On June 12, 2015, the Texas Supreme Court issued its decision in a compression cost case impacting the natural gas production industry in the case of Kachina Pipeline Co., Inc. v. Michael D. Lillis. It focused closely on the contract language finding that a natural gas transporter could not deduct compression costs and was not entitled to a five year extension based on the terms of their agreement.
I. Factual and Procedural Background
Kachina Pipeline Co. (“Kachina”), a natural gas transporter, owns and operates a natural gas gathering system and pipeline. It entered into Gas Purchase Agreements in 2001 and 2005 (“the Agreement”) with Michael Lillis (“Lillis”), a natural gas producer, to purchase his gas and transport it for resale. In order for a producer to successfully deliver gas, it must have sufficient pressure to overcome the working pressure in the gathering system. As such, the Agreement addressed the parties’ rights and responsibilities providing that “neither party hereto shall be obligated to compress any gas” and “[i]f Buyer installs compression to effect delivery of Seller’s gas, Buyer will deduct from proceeds payable to Seller hereunder a value equal to Buyer’s actual costs to install, repair, maintain and operate compression plus 20% of such costs to cover management, overhead and administration.”
At the time of the agreement, Kachina had a compression station, the Barker station, in place, but added compression equipment in 2007 to enhance operations. The Agreement was set to expire in May 2010 where it would then continue month-to-month. It, however, provided “Upon termination or cancellation of Agreement, prior to Seller selling gas to a third party,” Kachina has the option to “continue the purchase of gas under the terms of Agreement with such adjustments in the price hereunder as may be required to yield the same economic benefit to Seller, as would be derived from the proposed third party offer.”
In 2008, Lillis entered into a separate purchase agreement and constructed his own pipeline. Around that time, he objected to the compression fees Kachina had been deducting. He then sued for (1) breach of contract for deducting the costs of compression and (2) fraud asserting that Kachina represented it would release him from the Agreement. Kachina counterclaimed asserting Lillis breached the contract by failing to notify it of the third-party offer and sought declaratory judgment, including a declaration that it exercised its option to extend the Agreement for another five-year term.
The trial court granted summary judgment for Kachina declaring that the Agreement entitled Kachina to deduct the costs of compression and gave Kachina the option to extend the agreement for an additional five-year term. The court of appeals reversed holding the agreement unambiguously allowed neither the disputed deductions, nor a five-year extension.
II. Holding
A. Deduction Language
The Texas Supreme Court affirmed the court of appeals’ judgment reiterating several contract law principles, including (1) in construing a contract, the four corners rule applies and the contract must be examined as whole to ascertain the parties true intent and (2) extrinsic evidence can only be used if a contract is ambiguous.

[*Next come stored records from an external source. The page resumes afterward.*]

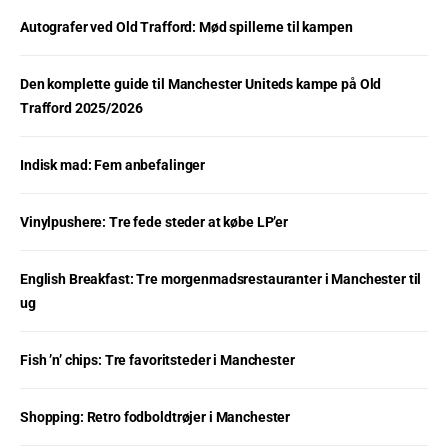
Autografer ved Old Trafford: Mød spillerne til kampen
Den komplette guide til Manchester Uniteds kampe på Old
Trafford 2025/2026
Indisk mad: Fem anbefalinger
Vinylpushere: Tre fede steder at købe LP’er
English Breakfast: Tre morgenmadsrestauranter i Manchester til
ug
Fish ’n’ chips: Tre favoritsteder i Manchester
Shopping: Retro fodboldtrøjer i Manchester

Applying these rules, the Court found that the Agreement provision unambiguously allowed Kachina to deduct only the costs of compression installed during the term of the Agreement if required to overcome the working pressure in Kachina’s system. The Agreement language was clear in that (1) the compression cost language did not apply to pre-existing compression or any compression; (2) provided “only compression installed for the purpose of overcoming Kachina’s working pressure is installed to ‘effect delivery.’” Id. at p. 8; and (3) it applied only to delivery and not re-delivery. The Barker compression station and compression added in 2007 were completed in order to increase the amount of gas gathered and transported, not deal with underpressurization, and therefore the Agreement language did not allow Kachina to make deductions.
Importantly, the Court disagreed with the court of appeals finding that compression occurring on Kachina’s side of delivery point cannot “effect delivery.” The Agreement allowed for a decrease in the working pressure to effect delivery, but the Agreement did not speak as to the compression’s location.
Finally, the Court did not agree with Kachina’s interpretation that Lillis acquiesced to the marketing fees because Kachina had been deducting compression costs as part of the marketing fees since at least 2003. The earlier deductions took place under the 2001 contract and not the current Agreement and the language in the two contracts were different. “Both Lillis’s acquiescence and his testimony are evidence of subjective intent that we cannot consider to contradict the provision’s unambiguous legal meaning.” Id. at p. 13.
B. Option Right
The Court also found that the option right granted was not a right to a five year extension, only the right to continue to purchase gas under the Agreement’s terms on a month-to-month basis. The Agreement’s provision allowed adjustments for price based on a third-party offer, not any other terms, including a new five-year term. Therefore, the trial court’s declaration that Kachina was entitled to a five-year extension is inconsistent with the Agreement’s express language and the court of appeals correctly reversed it.
III. Conclusion
In line with its previous decisions, the Texas Supreme Court focused closely on express contract language. As such, natural gas transporters and producers should carefully negotiate and word Gas Purchase Agreements to ensure that the contract language in itself protects their interests.